Categories
Behave: The Biology of Humans at our Best and Worst

Chapter 3: Seconds to Minutes Before

Universal Rules

Any behavior can be made more or less common through “operant conditioning” (a term Skinner coined), the process of controlling the rewards and punishments in the organism’s environment

Interoceptive Information

  • The James-Lange theory, suggests that you decide what you feel based on signals from your body
  • There’s support for the idea:
    • Forcing depressed people to smile makes them feel better
    • Instructing people to take on a more “dominant” posture makes them feel more so (lowers stress hormone levels)
    • Muscle relaxants decrease anxiety (“Things are still awful, but if my muscles are so relaxed that I’m dribbling out of this chair, things must be improving”).
  • Nonetheless, a strict version of James-Lange doesn’t work, because of the issue of specificity – hearts race for varying reasons, so how does your brain decide if it’s reacting to a lion or an exciting come-hither look? Moreover, many autonomic responses are too slow to precede conscious awareness of an emotion
  • Some brain regions with starring roles in processing social emotions – the PFC, insular cortex, anterior cingulate cortex, and amygdala – receive lots of interoceptive information. This helps explain a reliable trigger of aggression, namely pain, which activates most of those regions.

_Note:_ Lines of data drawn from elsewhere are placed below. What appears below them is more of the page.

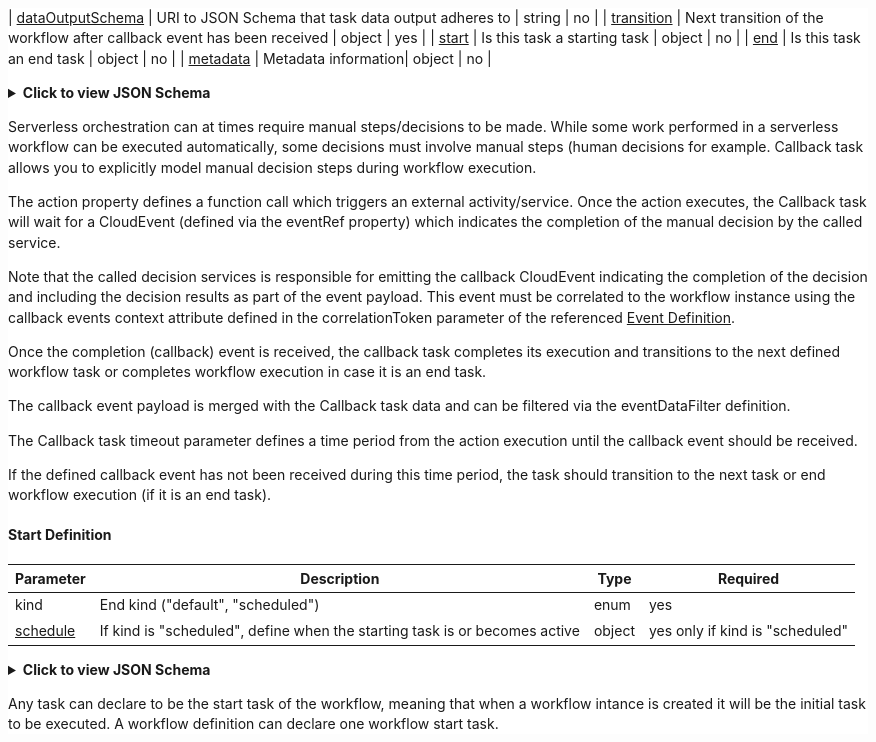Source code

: | [dataOutputSchema](#Information-Passing-Between-Tasks) | URI to JSON Schema that task data output adheres to | string | no |
| [transition](#Transitions) | Next transition of the workflow after callback event has been received | object | yes |
| [start](#Start-Definition) | Is this task a starting task | object | no |
| [end](#End-Definition) | Is this task an end task | object | no |
| [metadata](#Workflow-Metadata) | Metadata information| object | no |

<details><summary><strong>Click to view JSON Schema</strong></summary></details>

Serverless orchestration can at times require manual steps/decisions to be made. While some work performed
in a serverless workflow can be executed automatically, some decisions must involve manual steps (human decisions for example.
Callback task allows you to explicitly model manual decision steps during workflow execution.

The action property defines a function call which triggers an external activity/service. Once the action executes,
the Callback task will wait for a CloudEvent (defined via the eventRef property) which indicates the completion
of the manual decision by the called service.

Note that the called decision services is responsible for emitting the callback CloudEvent indicating the completion of the
decision and including the decision results as part of the event payload. This event must be correlated to the
workflow instance using the callback events context attribute defined in the correlationToken parameter of the
referenced [Event Definition](#Event-Definition).

Once the completion (callback) event is received, the callback task completes its execution and transitions to the next
defined workflow task or completes workflow execution in case it is an end task.

The callback event payload is merged with the Callback task data and can be filtered via the eventDataFilter definition.

The Callback task timeout parameter defines a time period from the action execution until the callback event should be received.

If the defined callback event has not been received during this time period, the task should transition to the next task or end workflow execution (if it is an end task).

#### Start Definition

| Parameter | Description | Type | Required |
| --- | --- | --- | --- |
| kind | End kind ("default", "scheduled") | enum | yes |
| [schedule](#Schedule-Definition) | If kind is "scheduled", define when the starting task is or becomes active | object | yes only if kind is "scheduled" |

<details><summary><strong>Click to view JSON Schema</strong></summary></details>

Any task can declare to be the start task of the workflow, meaning that when a workflow intance is created it will be the initial
task to be executed. A workflow definition can declare one workflow start task.
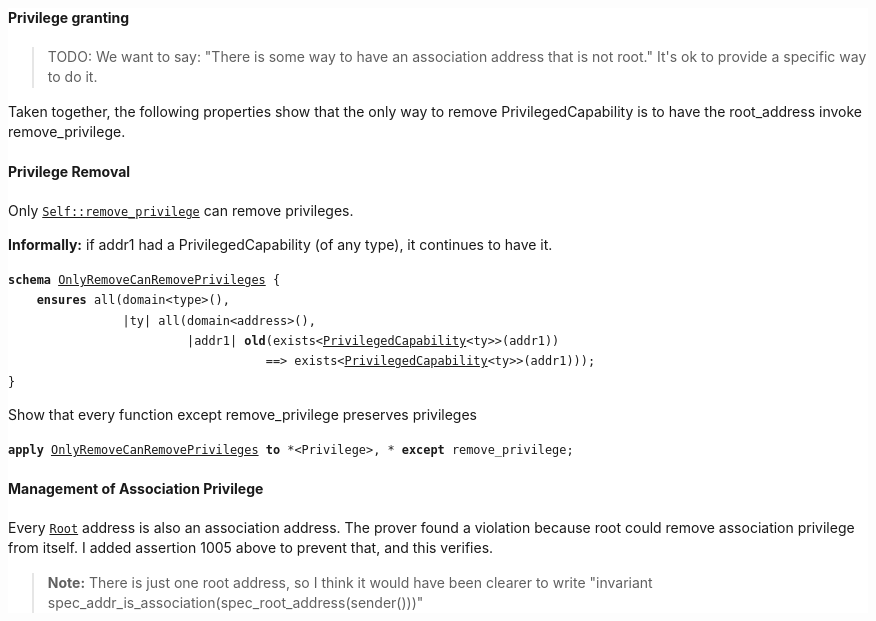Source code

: 


<a name="0x1_Association_@Privilege_granting"></a>

#### Privilege granting

> TODO: We want to say: "There is some way to have an association address that is
> not root." It's ok to provide a specific way to do it.

Taken together, the following properties show that the only way to
remove PrivilegedCapability is to have the root_address invoke remove_privilege.

<a name="0x1_Association_@Privilege_Removal"></a>

#### Privilege Removal

Only
<code><a href="#0x1_Association_remove_privilege">Self::remove_privilege</a></code> can remove privileges.

**Informally:** if addr1 had a PrivilegedCapability (of any type),
it continues to have it.


<a name="0x1_Association_OnlyRemoveCanRemovePrivileges"></a>


<pre><code><b>schema</b> <a href="#0x1_Association_OnlyRemoveCanRemovePrivileges">OnlyRemoveCanRemovePrivileges</a> {
    <b>ensures</b> all(domain&lt;type&gt;(),
                |ty| all(domain&lt;address&gt;(),
                         |addr1| <b>old</b>(exists&lt;<a href="#0x1_Association_PrivilegedCapability">PrivilegedCapability</a>&lt;ty&gt;&gt;(addr1))
                                    ==&gt; exists&lt;<a href="#0x1_Association_PrivilegedCapability">PrivilegedCapability</a>&lt;ty&gt;&gt;(addr1)));
}
</code></pre>



Show that every function except remove_privilege preserves privileges


<pre><code><b>apply</b> <a href="#0x1_Association_OnlyRemoveCanRemovePrivileges">OnlyRemoveCanRemovePrivileges</a> <b>to</b> *&lt;Privilege&gt;, * <b>except</b> remove_privilege;
</code></pre>




<a name="0x1_Association_@Management_of_Association_Privilege"></a>

#### Management of Association Privilege

Every
<code><a href="#0x1_Association_Root">Root</a></code> address is also an association address.
The prover found a violation because root could remove association privilege from
itself.  I added assertion 1005 above to prevent that, and this verifies.

> **Note:** There is just one root address, so I think it would have been clearer to write
"invariant spec_addr_is_association(spec_root_address(sender()))"
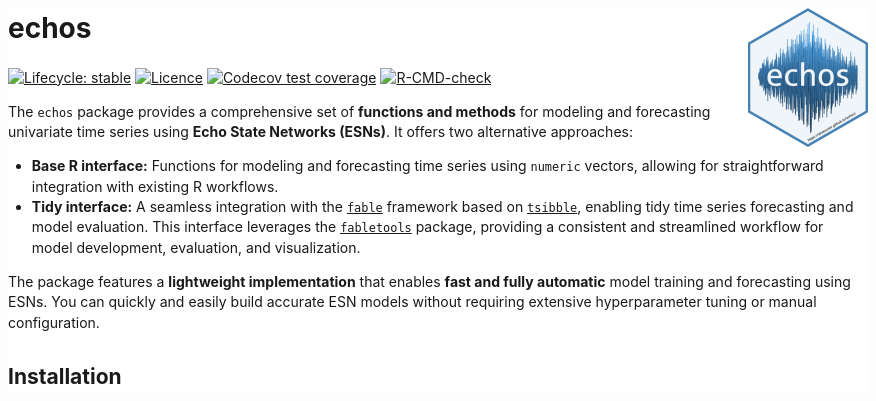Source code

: 


# echos <img src="man/figures/logo.png" align="right" height="139" alt="" />



[![Lifecycle:
stable](https://img.shields.io/badge/lifecycle-stable-brightgreen.svg)](https://lifecycle.r-lib.org/articles/stages.html#stable)
[![Licence](https://img.shields.io/badge/licence-GPL--3-blue.svg)](https://www.gnu.org/licenses/gpl-3.0.en.html)
[![Codecov test
coverage](https://codecov.io/gh/ahaeusser/echos/branch/master/graph/badge.svg)](https://app.codecov.io/gh/ahaeusser/echos?branch=master)
[![R-CMD-check](https://github.com/ahaeusser/echos/actions/workflows/R-CMD-check.yaml/badge.svg)](https://github.com/ahaeusser/echos/actions/workflows/R-CMD-check.yaml)


The `echos` package provides a comprehensive set of **functions and
methods** for modeling and forecasting univariate time series using
**Echo State Networks (ESNs)**. It offers two alternative approaches:

- **Base R interface:** Functions for modeling and forecasting time
  series using `numeric` vectors, allowing for straightforward
  integration with existing R workflows.
- **Tidy interface:** A seamless integration with the
  [`fable`](https://github.com/tidyverts/fable) framework based on
  [`tsibble`](https://github.com/tidyverts/tsibble), enabling tidy time
  series forecasting and model evaluation. This interface leverages the
  [`fabletools`](https://github.com/tidyverts/fabletools) package,
  providing a consistent and streamlined workflow for model development,
  evaluation, and visualization.

The package features a **lightweight implementation** that enables
**fast and fully automatic** model training and forecasting using ESNs.
You can quickly and easily build accurate ESN models without requiring
extensive hyperparameter tuning or manual configuration.

## Installation
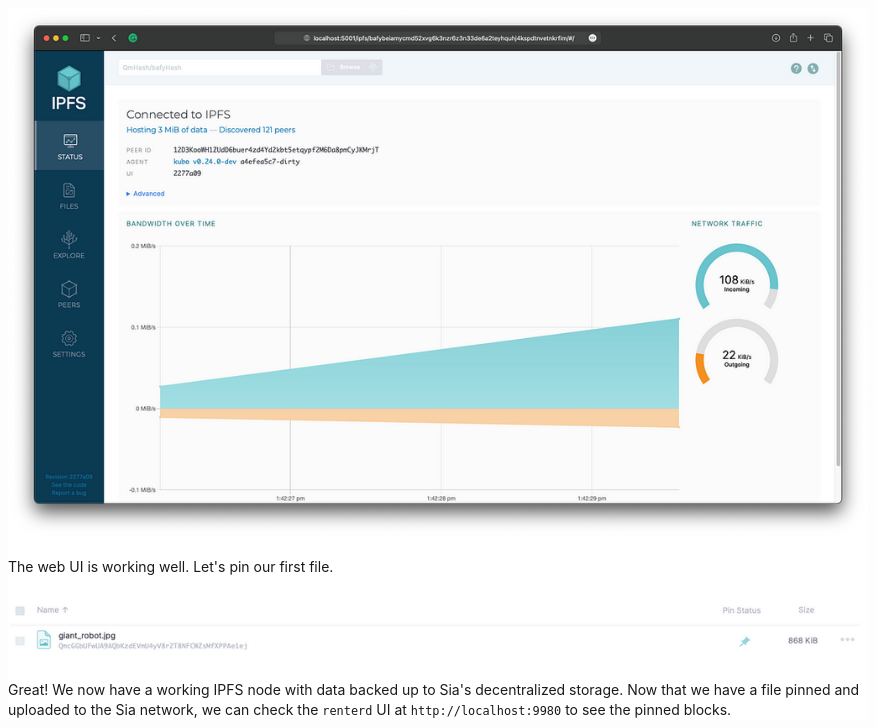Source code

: ![](../../.gitbook/assets/ipfs-s3-integration/01-ipfs-web-ui.png)

The web UI is working well. Let's pin our first file.

![](../../.gitbook/assets/ipfs-s3-integration/02-pinned-file.png)

Great! We now have a working IPFS node with data backed up to Sia's decentralized storage. Now that we have a file pinned and uploaded to the Sia network, we can check the `renterd` UI at `http://localhost:9980` to see the pinned blocks.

As a repeating theme, pain does not cause aggression; it amplifies preexisting tendencies toward aggression. In other words, pain makes aggressive people more aggressive, while doing the opposite to unaggressive individuals
  • Sensory information streaming toward your brain from both the outside world and your body can rapidly, powerfully and automatically alter behavior. In the minutes before our prototypical behavior occurs, more complex stimuli influence us all

Even Subtler Types of Unconscious Cuing

  • The mythic elements of the Genovese syndrome prompt the quasi myth that in an emergency requiring brave intervention, the more people present, the less likely anyone is to help – “There’s lots of people here; someone else will step forward”
  • Our social environment unconsciously shapes our behavior over the course of minutes. As does our physical environment

A Wonderfully Complicating Piece of the Story

  • It turns out that the brain biases us toward preferentially looking at eyes. This was shown by Damasio, studying a patient with Urbach-Wiethe disease, which selectively destroys the amygdala. As expected, she was poor at accurately detecting fearful faces. But in addition, while control subjects spent about half their face-gazing time looking at eyes, she spent half that. When instructed to focus on the eyes, she improved a recognizing fearful expressions. Thus, not only does the amygdala detect fearful faces, but it also biases us toward obtaining information about fearful faces

The most important point of this chapter is that in the moments just before we decide upon some of our most consequential acts, we are less rational and autonomous decision makers than we like to think.